## Extracted records

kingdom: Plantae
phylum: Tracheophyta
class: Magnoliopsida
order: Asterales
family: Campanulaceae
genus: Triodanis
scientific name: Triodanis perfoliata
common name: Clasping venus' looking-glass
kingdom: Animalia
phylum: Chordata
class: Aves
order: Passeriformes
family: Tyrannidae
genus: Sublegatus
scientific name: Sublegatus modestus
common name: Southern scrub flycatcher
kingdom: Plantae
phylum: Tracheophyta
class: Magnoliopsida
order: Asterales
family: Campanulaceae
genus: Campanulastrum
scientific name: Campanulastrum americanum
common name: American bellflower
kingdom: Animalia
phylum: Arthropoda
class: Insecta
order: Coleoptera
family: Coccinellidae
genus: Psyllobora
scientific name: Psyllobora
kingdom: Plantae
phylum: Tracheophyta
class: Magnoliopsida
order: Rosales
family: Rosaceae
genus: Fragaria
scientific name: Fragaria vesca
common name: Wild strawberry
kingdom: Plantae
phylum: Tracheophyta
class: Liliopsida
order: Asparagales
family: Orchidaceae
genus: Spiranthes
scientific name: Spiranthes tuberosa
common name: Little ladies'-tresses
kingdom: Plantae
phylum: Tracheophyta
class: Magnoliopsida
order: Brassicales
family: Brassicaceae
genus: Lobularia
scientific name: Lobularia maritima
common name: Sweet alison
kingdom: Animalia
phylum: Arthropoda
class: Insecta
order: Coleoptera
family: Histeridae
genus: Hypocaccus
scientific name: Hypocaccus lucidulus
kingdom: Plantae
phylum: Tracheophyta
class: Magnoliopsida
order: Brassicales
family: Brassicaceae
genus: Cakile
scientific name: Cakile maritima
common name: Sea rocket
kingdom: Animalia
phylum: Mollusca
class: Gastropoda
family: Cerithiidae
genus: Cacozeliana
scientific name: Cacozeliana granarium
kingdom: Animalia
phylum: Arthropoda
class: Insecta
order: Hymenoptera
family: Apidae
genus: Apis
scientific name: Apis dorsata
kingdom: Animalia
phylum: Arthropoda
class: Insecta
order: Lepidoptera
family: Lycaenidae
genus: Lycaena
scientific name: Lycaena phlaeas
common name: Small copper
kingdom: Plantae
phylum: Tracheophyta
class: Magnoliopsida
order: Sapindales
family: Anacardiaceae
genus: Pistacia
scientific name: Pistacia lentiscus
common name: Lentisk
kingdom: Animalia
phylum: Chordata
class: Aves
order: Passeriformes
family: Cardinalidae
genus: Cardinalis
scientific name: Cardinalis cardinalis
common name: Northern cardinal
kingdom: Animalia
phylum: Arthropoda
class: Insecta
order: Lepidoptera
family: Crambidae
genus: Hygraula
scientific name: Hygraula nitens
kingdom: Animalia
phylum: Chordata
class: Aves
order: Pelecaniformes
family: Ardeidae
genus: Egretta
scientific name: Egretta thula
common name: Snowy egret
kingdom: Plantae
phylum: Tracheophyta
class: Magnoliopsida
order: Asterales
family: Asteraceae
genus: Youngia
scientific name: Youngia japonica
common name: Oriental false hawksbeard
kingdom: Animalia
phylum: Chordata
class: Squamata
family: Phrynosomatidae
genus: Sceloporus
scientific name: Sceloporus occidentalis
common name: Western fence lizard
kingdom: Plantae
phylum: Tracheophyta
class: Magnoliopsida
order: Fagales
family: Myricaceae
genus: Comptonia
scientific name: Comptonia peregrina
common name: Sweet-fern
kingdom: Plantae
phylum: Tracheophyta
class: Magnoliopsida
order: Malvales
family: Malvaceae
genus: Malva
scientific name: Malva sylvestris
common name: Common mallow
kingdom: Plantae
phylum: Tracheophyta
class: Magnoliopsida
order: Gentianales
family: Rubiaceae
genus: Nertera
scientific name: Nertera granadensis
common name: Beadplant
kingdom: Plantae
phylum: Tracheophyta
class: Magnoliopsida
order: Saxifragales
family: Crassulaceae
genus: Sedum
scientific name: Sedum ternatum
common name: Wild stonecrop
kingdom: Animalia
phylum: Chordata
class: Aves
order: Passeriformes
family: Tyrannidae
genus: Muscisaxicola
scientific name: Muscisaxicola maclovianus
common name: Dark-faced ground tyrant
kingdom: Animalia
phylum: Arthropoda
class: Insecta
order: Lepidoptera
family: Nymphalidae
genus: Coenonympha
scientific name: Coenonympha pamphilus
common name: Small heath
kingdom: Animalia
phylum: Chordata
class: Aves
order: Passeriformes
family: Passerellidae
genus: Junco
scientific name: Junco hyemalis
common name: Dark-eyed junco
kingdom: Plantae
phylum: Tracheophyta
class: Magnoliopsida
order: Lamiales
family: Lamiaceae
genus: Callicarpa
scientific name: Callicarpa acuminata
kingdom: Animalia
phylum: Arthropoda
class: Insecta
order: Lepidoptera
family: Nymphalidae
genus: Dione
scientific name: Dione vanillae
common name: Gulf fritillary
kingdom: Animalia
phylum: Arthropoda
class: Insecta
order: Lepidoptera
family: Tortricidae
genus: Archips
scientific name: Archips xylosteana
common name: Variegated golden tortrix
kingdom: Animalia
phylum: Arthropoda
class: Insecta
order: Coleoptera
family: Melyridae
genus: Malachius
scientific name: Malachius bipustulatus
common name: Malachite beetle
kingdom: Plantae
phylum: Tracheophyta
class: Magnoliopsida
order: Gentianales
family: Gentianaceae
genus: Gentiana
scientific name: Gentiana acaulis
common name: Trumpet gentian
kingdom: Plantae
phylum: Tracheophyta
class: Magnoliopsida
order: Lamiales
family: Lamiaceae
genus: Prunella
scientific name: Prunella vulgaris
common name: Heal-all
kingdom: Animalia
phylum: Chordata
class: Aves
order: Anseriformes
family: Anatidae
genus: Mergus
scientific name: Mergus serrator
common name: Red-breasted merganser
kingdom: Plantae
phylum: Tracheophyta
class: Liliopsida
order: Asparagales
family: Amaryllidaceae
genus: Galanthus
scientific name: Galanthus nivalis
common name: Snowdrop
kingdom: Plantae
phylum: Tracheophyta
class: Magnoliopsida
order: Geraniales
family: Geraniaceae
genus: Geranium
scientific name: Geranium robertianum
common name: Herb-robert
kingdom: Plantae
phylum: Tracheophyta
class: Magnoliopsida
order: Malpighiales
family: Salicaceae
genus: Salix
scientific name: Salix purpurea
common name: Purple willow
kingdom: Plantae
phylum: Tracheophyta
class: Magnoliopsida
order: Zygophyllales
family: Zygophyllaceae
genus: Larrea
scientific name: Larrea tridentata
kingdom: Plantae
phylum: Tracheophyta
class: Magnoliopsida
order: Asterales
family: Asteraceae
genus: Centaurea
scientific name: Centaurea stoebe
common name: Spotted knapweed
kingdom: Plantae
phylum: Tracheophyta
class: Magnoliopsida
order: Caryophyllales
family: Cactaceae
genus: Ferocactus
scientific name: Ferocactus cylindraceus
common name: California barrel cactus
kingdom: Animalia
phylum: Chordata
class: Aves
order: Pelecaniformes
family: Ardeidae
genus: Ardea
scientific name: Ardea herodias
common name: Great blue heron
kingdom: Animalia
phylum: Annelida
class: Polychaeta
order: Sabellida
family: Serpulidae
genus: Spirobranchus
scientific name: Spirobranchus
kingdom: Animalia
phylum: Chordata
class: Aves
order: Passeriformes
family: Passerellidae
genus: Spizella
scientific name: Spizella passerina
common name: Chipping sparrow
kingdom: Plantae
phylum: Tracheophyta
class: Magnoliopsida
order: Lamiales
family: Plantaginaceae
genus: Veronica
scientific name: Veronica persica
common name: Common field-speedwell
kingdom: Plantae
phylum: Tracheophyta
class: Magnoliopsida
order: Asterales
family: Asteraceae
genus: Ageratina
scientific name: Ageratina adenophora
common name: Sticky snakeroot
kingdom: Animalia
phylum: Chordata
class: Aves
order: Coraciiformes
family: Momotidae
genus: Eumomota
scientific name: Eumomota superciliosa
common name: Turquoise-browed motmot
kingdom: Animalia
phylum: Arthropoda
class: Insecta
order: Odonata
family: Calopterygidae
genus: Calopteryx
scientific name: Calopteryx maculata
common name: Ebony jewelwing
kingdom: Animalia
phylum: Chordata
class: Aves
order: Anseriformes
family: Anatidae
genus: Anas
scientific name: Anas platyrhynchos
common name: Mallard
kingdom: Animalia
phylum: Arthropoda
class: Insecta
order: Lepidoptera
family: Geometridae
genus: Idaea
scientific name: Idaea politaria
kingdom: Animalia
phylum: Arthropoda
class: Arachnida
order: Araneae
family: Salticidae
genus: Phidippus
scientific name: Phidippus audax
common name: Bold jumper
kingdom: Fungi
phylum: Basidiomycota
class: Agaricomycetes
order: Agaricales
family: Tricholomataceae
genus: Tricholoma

## What is being asked
Return, without any change, the lines of the records starting with the line that contains "family: Melyridae" and going on through the line that contains "scientific name: Salix purpurea", both of those lines included.

## Output below
family: Melyridae
genus: Malachius
scientific name: Malachius bipustulatus
common name: Malachite beetle
kingdom: Plantae
phylum: Tracheophyta
class: Magnoliopsida
order: Gentianales
family: Gentianaceae
genus: Gentiana
scientific name: Gentiana acaulis
common name: Trumpet gentian
kingdom: Plantae
phylum: Tracheophyta
class: Magnoliopsida
order: Lamiales
family: Lamiaceae
genus: Prunella
scientific name: Prunella vulgaris
common name: Heal-all
kingdom: Animalia
phylum: Chordata
class: Aves
order: Anseriformes
family: Anatidae
genus: Mergus
scientific name: Mergus serrator
common name: Red-breasted merganser
kingdom: Plantae
phylum: Tracheophyta
class: Liliopsida
order: Asparagales
family: Amaryllidaceae
genus: Galanthus
scientific name: Galanthus nivalis
common name: Snowdrop
kingdom: Plantae
phylum: Tracheophyta
class: Magnoliopsida
order: Geraniales
family: Geraniaceae
genus: Geranium
scientific name: Geranium robertianum
common name: Herb-robert
kingdom: Plantae
phylum: Tracheophyta
class: Magnoliopsida
order: Malpighiales
family: Salicaceae
genus: Salix
scientific name: Salix purpurea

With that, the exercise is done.